▸ **Work instruction**
Edit the text of all the records below so that every "Nursery" reads "Preschool", changing nothing else. Give back only the text and leave out the pictures.

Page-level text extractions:
____

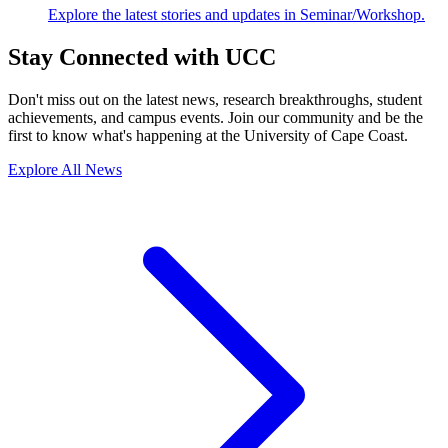
Explore the latest stories and updates in Seminar/Workshop.
Stay Connected with UCC
Don't miss out on the latest news, research breakthroughs, student
achievements, and campus events. Join our community and be the
first to know what's happening at the University of Cape Coast.
Explore All News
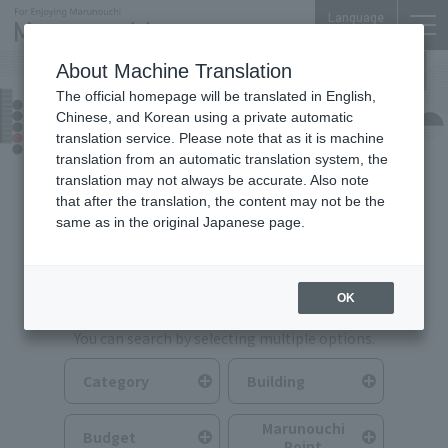
Language
About Machine Translation
The official homepage will be translated in English,
Food & Drink
Chinese, and Korean using a private automatic
translation service. Please note that as it is machine
translation from an automatic translation system, the
translation may not always be accurate. Also note
that after the translation, the content may not be the
same as in the original Japanese page.
Search for Food & Drink
OK
You can search by selecting multiple options.
Category
Building
Marunouchi
Budget
Point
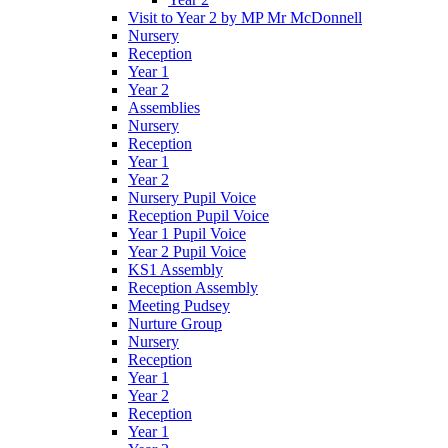
Visit to Year 2 by MP Mr McDonnell
Nursery
Reception
Year 1
Year 2
Assemblies
Nursery
Reception
Year 1
Year 2
Nursery Pupil Voice
Reception Pupil Voice
Year 1 Pupil Voice
Year 2 Pupil Voice
KS1 Assembly
Reception Assembly
Meeting Pudsey
Nurture Group
Nursery
Reception
Year 1
Year 2
Reception
Year 1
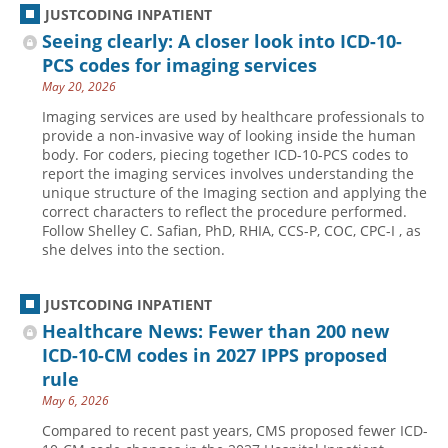
JUSTCODING INPATIENT
Seeing clearly: A closer look into ICD-10-
PCS codes for imaging services
May 20, 2026
Imaging services are used by healthcare professionals to
provide a non-invasive way of looking inside the human
body. For coders, piecing together ICD-10-PCS codes to
report the imaging services involves understanding the
unique structure of the Imaging section and applying the
correct characters to reflect the procedure performed.
Follow Shelley C. Safian, PhD, RHIA, CCS-P, COC, CPC-I , as
she delves into the section.
JUSTCODING INPATIENT
Healthcare News: Fewer than 200 new
ICD-10-CM codes in 2027 IPPS proposed
rule
May 6, 2026
Compared to recent past years, CMS proposed fewer ICD-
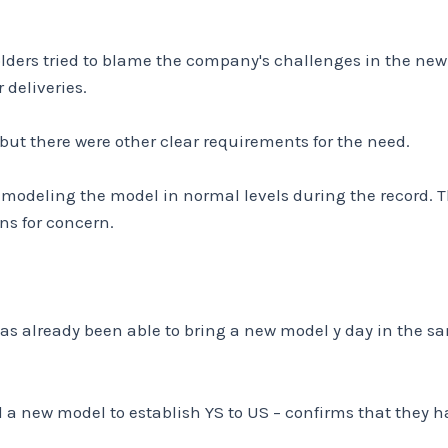
holders tried to blame the company's challenges in the ne
deliveries.
 but there were other clear requirements for the need.
modeling the model in normal levels during the record. Th
ns for concern.
has already been able to bring a new model y day in the s
dd a new model to establish YS to US – confirms that they h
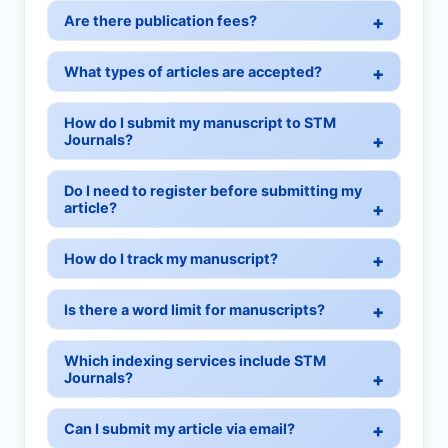
Are there publication fees?
What types of articles are accepted?
How do I submit my manuscript to STM
Journals?
Do I need to register before submitting my
article?
How do I track my manuscript?
Is there a word limit for manuscripts?
Which indexing services include STM
Journals?
Can I submit my article via email?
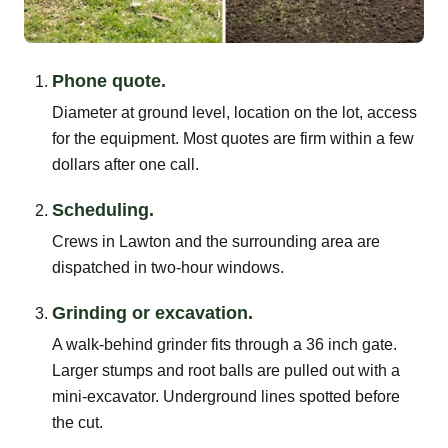
Phone quote.
Diameter at ground level, location on the lot, access
for the equipment. Most quotes are firm within a few
dollars after one call.
Scheduling.
Crews in Lawton and the surrounding area are
dispatched in two-hour windows.
Grinding or excavation.
A walk-behind grinder fits through a 36 inch gate.
Larger stumps and root balls are pulled out with a
mini-excavator. Underground lines spotted before
the cut.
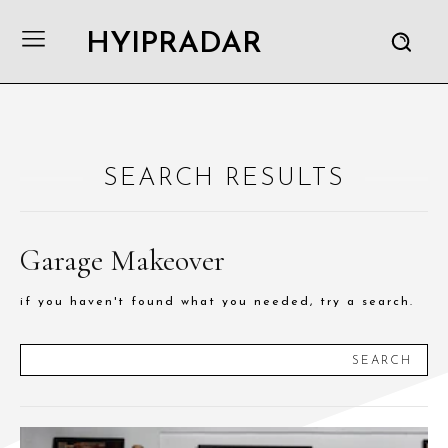
HYIPRADAR
SEARCH RESULTS
Garage Makeover
if you haven't found what you needed, try a search.
SEARCH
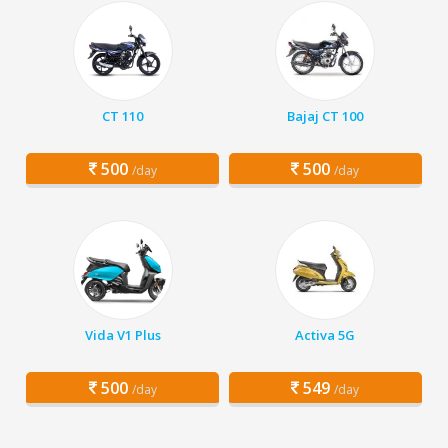
CT 110
Bajaj CT 100
500
500
/day
/day
Vida V1 Plus
Activa 5G
500
549
/day
/day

____

▸ **Result for this task**
Explore the latest stories and updates in Seminar/Workshop.
Stay Connected with UCC
Don't miss out on the latest news, research breakthroughs, student
achievements, and campus events. Join our community and be the
first to know what's happening at the University of Cape Coast.
Explore All News
Language
About Machine Translation
The official homepage will be translated in English,
Food & Drink
Chinese, and Korean using a private automatic
translation service. Please note that as it is machine
translation from an automatic translation system, the
translation may not always be accurate. Also note
that after the translation, the content may not be the
same as in the original Japanese page.
Search for Food & Drink
OK
You can search by selecting multiple options.
Category
Building
Marunouchi
Budget
Point
Visit to Year 2 by MP Mr McDonnell
Preschool
Reception
Year 1
Year 2
Assemblies
Preschool
Reception
Year 1
Year 2
Preschool Pupil Voice
Reception Pupil Voice
Year 1 Pupil Voice
Year 2 Pupil Voice
KS1 Assembly
Reception Assembly
Meeting Pudsey
Nurture Group
Preschool
Reception
Year 1
Year 2
Reception
Year 1
JUSTCODING INPATIENT
Seeing clearly: A closer look into ICD-10-
PCS codes for imaging services
May 20, 2026
Imaging services are used by healthcare professionals to
provide a non-invasive way of looking inside the human
body. For coders, piecing together ICD-10-PCS codes to
report the imaging services involves understanding the
unique structure of the Imaging section and applying the
correct characters to reflect the procedure performed.
Follow Shelley C. Safian, PhD, RHIA, CCS-P, COC, CPC-I , as
she delves into the section.
JUSTCODING INPATIENT
Healthcare News: Fewer than 200 new
ICD-10-CM codes in 2027 IPPS proposed
rule
May 6, 2026
Compared to recent past years, CMS proposed fewer ICD-
holders tried to blame the company's challenges in the ne
deliveries.
 but there were other clear requirements for the need.
modeling the model in normal levels during the record. Th
ns for concern.
has already been able to bring a new model y day in the s
dd a new model to establish YS to US – confirms that they h
Are there publication fees?
What types of articles are accepted?
How do I submit my manuscript to STM
Journals?
Do I need to register before submitting my
article?
How do I track my manuscript?
Is there a word limit for manuscripts?
Which indexing services include STM
Journals?
Can I submit my article via email?
Phone quote.
Diameter at ground level, location on the lot, access
for the equipment. Most quotes are firm within a few
dollars after one call.
Scheduling.
Crews in Lawton and the surrounding area are
dispatched in two-hour windows.
Grinding or excavation.
A walk-behind grinder fits through a 36 inch gate.
Larger stumps and root balls are pulled out with a
mini-excavator. Underground lines spotted before
the cut.
HYIPRADAR
SEARCH RESULTS
Garage Makeover
if you haven't found what you needed, try a search.
SEARCH
CT 110
Bajaj CT 100
500
500
/day
/day
Vida V1 Plus
Activa 5G
500
549
/day
/day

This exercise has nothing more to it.